Eastern Europeans may have thought they were equal members of the EU, but apparently not in the eyes of the anti-immigrant right. They may also be forgiven for thinking they are white. But anyone familiar with racial politics in the US will recognise coded phrases like ‘social problems’ and ‘poverty’. These are the kinds of terms one uses to express racist thoughts in polite society. 

It is too simple to say only that UKIP is ‘right wing’. Conservative leaders like Winston Churchill and Margaret Thatcher expressed great concern for those same Romanians and Bulgarians as well as other Eastern Europeans when they were trapped behind the Iron Curtain. They committed their country to an enormously expensive and risky venture known as the Cold War to liberate Eastern Europe. 

Old style anti-communism may not be the same thing as post-1989 liberal humanitarianism, but it did arise from an internationalist sensibility: the idea that we should care for foreign others and, more importantly, that our fates and their fates are ultimately linked together. 

Arms-length bombing of Libya was the height of Cameron’s internationalism. Mostly he and his party seek to outdo UKIP in making life difficult for immigrants, exemplifying the new Homeland Politics of the West. 

Foreign students face increasing barriers to studying in the UK, despite bringing much needed revenue; legislation is being proposed to charge tax-paying, legal immigrants for the use of health and social services, effectively double taxing them; work and spousal visas are being limited in number and denied for clerical errors despite opposition from the business sector; and vans paid for by the government roam the streets telling illegal immigrants to go home. 

Cameron also faces a challenge from what passes for the left in the UK. But this is not an internationalist left. The Liberal Democrats and Labour seek various kinds of social welfare and national economy provisions designed to help Britons struggling against the vicissitudes of the globalised, neoliberal economy. 

Such policies come in centre-right and centre-left versions, but all are part and parcel of Homeland Politics. The Tories, like their Republican counterparts in the US, seek to assist families, married couples, and small businesses as well as to help home buyers. Labour has gone for hackneyed populist initiatives like proposing to freeze energy prices. Few politicians speak much of the world beyond the Homeland, expect in terms of erecting barriers to protect an increasingly tattered standard of living. 

Obama’s Democrats want to ‘nation-build at home’ rather than abroad. But like Labour, they are shot through with neoliberals from the last century who believe that the main problem the left faces is demonstrating electability through market-friendly policies. This is one reason why the right wing version of Homeland Politics is likely to triumph in the coming years. 

Nowhere outside of UN conference halls and university common rooms are clarion calls heard for international engagement. Indeed, one of the only genuinely popular forms of international politics around these days are those of the Islamist jihad. More hopeful, if only regional in scope, is Latin America’s anti-capitalist populism. 
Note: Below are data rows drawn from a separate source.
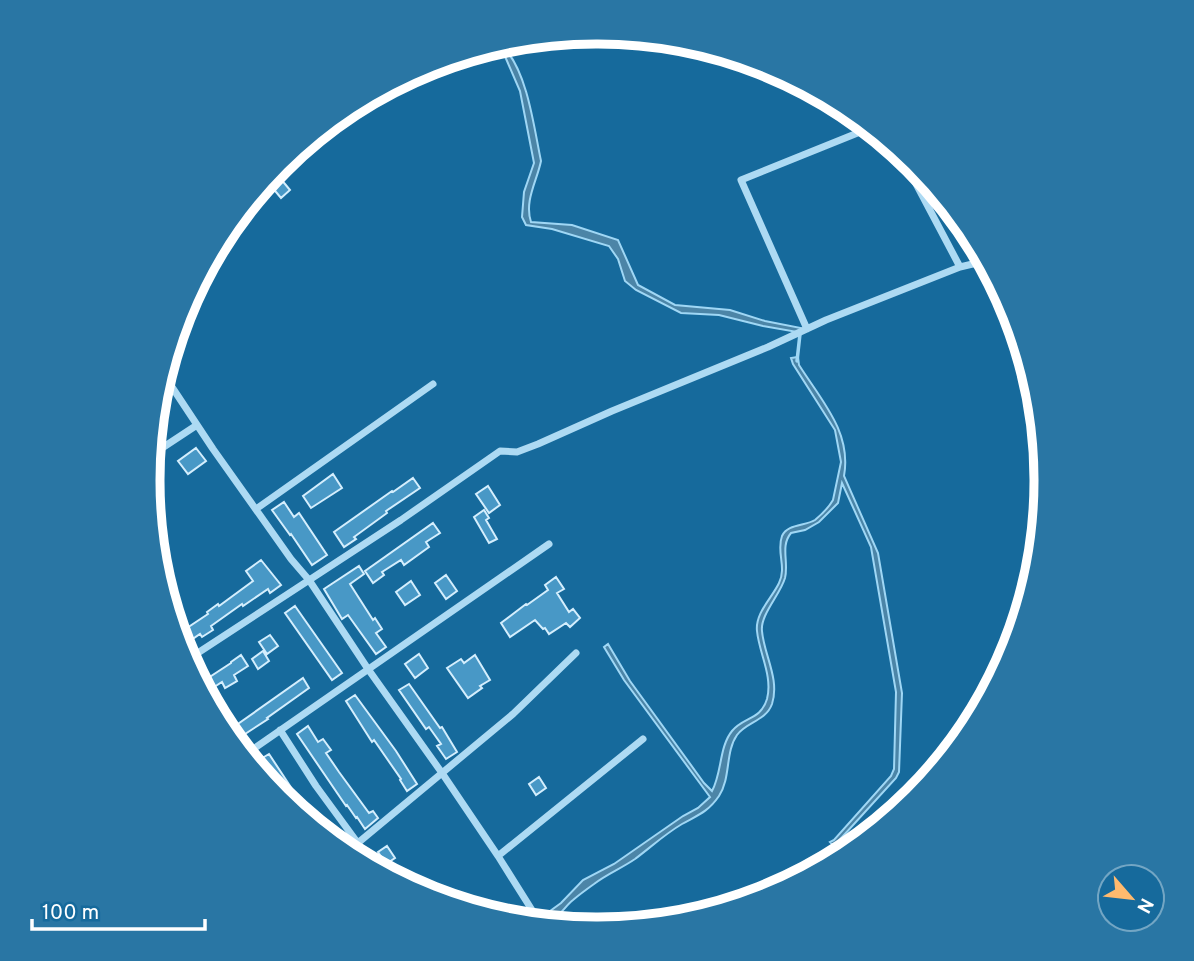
<svg xmlns="http://www.w3.org/2000/svg" width="1194" height="961" viewBox="0 0 1194 961" font-family="Overpass,sans-serif">
  <style>
    .water { fill: #4c85a7; stroke: #9fd7f5; stroke-width: 2 }
    .lines { fill: none; stroke-linecap: round; stroke-linejoin: round }
    .stream { stroke: #9fd7f5; stroke-width: 3.5 }
    .building { fill: #4898c6; stroke: #d4eefd; stroke-width: 2 }
    .minor { stroke: #addaf3; stroke-width: 7 }
    .rim { fill: none; stroke: #fff; stroke-width: 9 }
  </style>
  <rect width="100%" height="100%" fill="#166a9c"/>
  <!-- water -->
  <path class="water" d="M 506,50 C 528,76 534,128 541,161 C 537,181 524,201 531,222 L 572,225 L 618,240 L 638,285 L 675,305 L 730,310 L 765,321 L 801,328 L 797,332 L 763,326 L 719,315 L 681,313 L 636,290 L 625,281 L 618,259 L 609,246 L 552,229 L 526,225 L 522,217 L 524,192 L 534,163 L 520,91 L 504,54 L 500,51 Z
    M 798,357 L 799,365 C 821,400 852,432 844,476 L 878,553 L 902,693 L 899,772 L 896,778 L 834,846 L 830,842 L 834,840 L 891,776 L 894,769 L 896,692 L 871,547 L 842,483 L 838,503 L 819,522 L 805,530 L 791,533 C 780,546 789,562 785,578 C 780,595 760,615 762,631 C 764,655 780,679 772,704 C 766,721 746,722 737,735 C 725,752 731,778 719,796 C 708,812 698,815 682,824 C 665,834 651,847 635,859 C 622,868 607,874 594,884 C 587,889 580,894 573,900 C 564,907 561,916 550,920 L 546,914 L 561,903 L 583,880 L 614,864 L 683,816 L 698,808 L 710,797 L 624,680 L 604,647 L 608,644 L 630,681 L 704,783 L 712,791 C 722,773 719,747 732,731 C 743,717 761,720 767,699 C 773,676 759,653 757,631 C 755,613 772,598 779,583 C 787,567 776,552 782,536 C 787,524 805,526 815,520 C 821,515 829,507 833,500 L 841,462 L 835,430 L 793,364 L 791,358 Z"/>
  <g class="lines">
    <!-- stream -->
    <path class="stream" d="M 797,361 L 800,334"/>
  </g>
  <!-- building -->
  <path class="building" d="M 280,178 L 290,190 L 281,198 L 271,186 Z
    M 196,448 L 206,461 L 188,474 L 178,461 Z
    M 333,474 L 342,488 L 311,508 L 303,496 Z
    M 413,478 L 420,488 L 386,511 L 387,513 L 354,537 L 356,539 L 344,547 L 334,532 L 392,491 L 393,492 Z
    M 488,486 L 500,505 L 489,513 L 476,494 Z
    M 284,502 L 294,517 L 299,513 L 327,555 L 312,565 L 291,534 L 290,535 L 272,510 Z
    M 484,510 L 489,518 L 486,520 L 497,539 L 489,543 L 474,517 Z
    M 433,523 L 440,533 L 426,542 L 429,547 L 404,565 L 401,560 L 382,572 L 384,575 L 373,583 L 365,571 Z
    M 261,560 L 281,585 L 270,593 L 268,589 L 243,606 L 242,604 L 211,626 L 213,630 L 202,637 L 200,634 L 181,647 L 178,634 L 208,614 L 207,612 L 218,604 L 219,606 L 253,581 L 246,571 Z
    M 359,566 L 364,574 L 350,584 L 373,620 L 375,618 L 382,629 L 376,633 L 386,647 L 376,654 L 348,615 L 342,619 L 324,589 Z
    M 446,575 L 457,591 L 446,599 L 435,583 Z
    M 556,577 L 564,589 L 557,593 L 569,612 L 573,609 L 580,618 L 570,627 L 566,623 L 549,634 L 545,628 L 543,629 L 535,620 L 510,637 L 501,623 L 526,604 L 527,605 L 548,590 L 545,585 Z
    M 411,581 L 420,595 L 405,605 L 396,592 Z
    M 295,606 L 342,673 L 332,680 L 285,613 Z
    M 270,635 L 278,646 L 267,654 L 259,642 Z
    M 263,651 L 269,661 L 258,669 L 252,659 Z
    M 419,654 L 428,668 L 415,678 L 405,664 Z
    M 241,655 L 248,666 L 234,675 L 237,681 L 225,688 L 222,682 L 208,691 L 202,682 L 231,663 L 231,662 Z
    M 475,655 L 490,680 L 480,686 L 482,688 L 468,698 L 447,668 L 461,659 L 464,663 Z
    M 303,678 L 309,688 L 267,718 L 268,719 L 242,736 L 235,726 Z
    M 409,684 L 440,728 L 442,727 L 457,752 L 446,759 L 437,746 L 441,744 L 429,727 L 426,729 L 399,690 Z
    M 355,695 L 396,751 L 417,784 L 407,791 L 400,780 L 401,779 L 374,740 L 372,742 L 346,701 Z
    M 308,726 L 318,742 L 323,739 L 331,750 L 326,753 L 339,772 L 369,813 L 373,811 L 378,818 L 365,829 L 357,817 L 356,818 L 347,805 L 346,806 L 297,734 Z
    M 269,754 L 298,798 L 315,822 L 288,803 L 259,760 Z
    M 539,777 L 546,788 L 536,795 L 529,784 Z
    M 387,846 L 395,858 L 386,864 L 378,852 Z"/>
  <g class="lines">
    <!-- minor -->
    <path class="minor" d="M 896,151 L 913,178
      M 921,173 L 913,178 L 960,267
      M 807,329 L 741,180 L 865,130
      M 168,381 L 213,449 L 291,559 L 309,580 L 368,669 L 442,773 L 498,856 L 537,918
      M 153,454 L 197,425
      M 256,509 L 433,384
      M 187,660 L 401,520 L 500,451 L 517,452 L 538,444 L 612,411 L 768,347 L 826,320 L 960,267 L 981,262
      M 280,730 L 316,786 L 368,857
      M 249,752 L 549,544
      M 353,847 L 513,714 L 576,653
      M 498,856 L 643,739
      M 752,899 L 772,882"/>
  </g>
  <!-- crop -->
  <path d="M0 0H1194V961H0ZM596 44H598A436 436 0 0 1 1034 480V481A436 436 0 0 1 598 917H596A436 436 0 0 1 160 481V480A436 436 0 0 1 596 44Z" fill="#2976a4" fill-rule="evenodd"/>
  <path class="rim" d="M596 44H598A436 436 0 0 1 1034 480V481A436 436 0 0 1 598 917H596A436 436 0 0 1 160 481V480A436 436 0 0 1 596 44Z"/>
  <!-- north arrow -->
  <g transform="translate(1131 898) rotate(118)"><circle r="33" fill="#166a9c" stroke="#73a6c4" stroke-width="2"/>
  <path d="M0-5L12 26L0 18L-12 26Z" fill="#ffba6e"/>
  <text y="-10" font-size="19" font-weight="bold" text-anchor="middle" fill="#ffffff">N</text>
  </g>
  <!-- scale -->
  <path d="M32 919v10h173v-10" fill="none" stroke="#ffffff" stroke-width="3.5"/>
  <text x="42" y="919" font-size="21" fill="#ffffff" stroke="#166a9c" stroke-width="5" paint-order="stroke">100 m</text>
</svg>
And so we are faced with the coming spectacle of the world-bestriding West retreating to petty nationalisms and new-fangled racism. Having long ago allowed its economic internationalism to be overtaken by the imperialist pipedreams of liberal interventionism, the establishment left has nothing to offer but warmed over social welfare policies and economic nationalism of its own. 

Welcome to the world of Homeland Politics, an ironic outcome of neoliberal globalisation. 

It is time to imagine new internationalisms and a new global politics for the twenty-first century. 

 

Tarak Barkawi is Reader in the Department of International Relations, London School of Economics.